Nothing less than an exact copy of all the records is required.

::::::::

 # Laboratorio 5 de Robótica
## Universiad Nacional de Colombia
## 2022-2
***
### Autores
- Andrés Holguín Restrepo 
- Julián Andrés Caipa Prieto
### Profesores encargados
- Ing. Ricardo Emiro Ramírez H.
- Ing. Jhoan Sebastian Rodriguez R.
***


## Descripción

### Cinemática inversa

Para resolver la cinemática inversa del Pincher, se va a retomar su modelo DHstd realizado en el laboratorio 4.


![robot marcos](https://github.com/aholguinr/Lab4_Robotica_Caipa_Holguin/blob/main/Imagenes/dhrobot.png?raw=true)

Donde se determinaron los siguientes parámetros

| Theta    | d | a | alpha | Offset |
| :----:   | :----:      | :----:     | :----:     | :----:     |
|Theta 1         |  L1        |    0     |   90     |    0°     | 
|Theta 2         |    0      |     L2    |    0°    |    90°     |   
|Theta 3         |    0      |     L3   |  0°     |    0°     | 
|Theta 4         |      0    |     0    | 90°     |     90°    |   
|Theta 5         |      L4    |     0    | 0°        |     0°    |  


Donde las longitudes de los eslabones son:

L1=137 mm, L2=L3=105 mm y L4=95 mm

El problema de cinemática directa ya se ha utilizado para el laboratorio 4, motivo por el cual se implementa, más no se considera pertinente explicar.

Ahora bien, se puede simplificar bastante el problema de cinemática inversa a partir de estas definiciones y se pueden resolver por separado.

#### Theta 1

::::::::

→ **TASK RESPONSE**
 # Laboratorio 5 de Robótica
## Universiad Nacional de Colombia
## 2022-2
***
### Autores
- Andrés Holguín Restrepo 
- Julián Andrés Caipa Prieto
### Profesores encargados
- Ing. Ricardo Emiro Ramírez H.
- Ing. Jhoan Sebastian Rodriguez R.
***


## Descripción

### Cinemática inversa

Para resolver la cinemática inversa del Pincher, se va a retomar su modelo DHstd realizado en el laboratorio 4.


![robot marcos](https://github.com/aholguinr/Lab4_Robotica_Caipa_Holguin/blob/main/Imagenes/dhrobot.png?raw=true)

Donde se determinaron los siguientes parámetros

| Theta    | d | a | alpha | Offset |
| :----:   | :----:      | :----:     | :----:     | :----:     |
|Theta 1         |  L1        |    0     |   90     |    0°     | 
|Theta 2         |    0      |     L2    |    0°    |    90°     |   
|Theta 3         |    0      |     L3   |  0°     |    0°     | 
|Theta 4         |      0    |     0    | 90°     |     90°    |   
|Theta 5         |      L4    |     0    | 0°        |     0°    |  


Donde las longitudes de los eslabones son:

L1=137 mm, L2=L3=105 mm y L4=95 mm

El problema de cinemática directa ya se ha utilizado para el laboratorio 4, motivo por el cual se implementa, más no se considera pertinente explicar.

Ahora bien, se puede simplificar bastante el problema de cinemática inversa a partir de estas definiciones y se pueden resolver por separado.

#### Theta 1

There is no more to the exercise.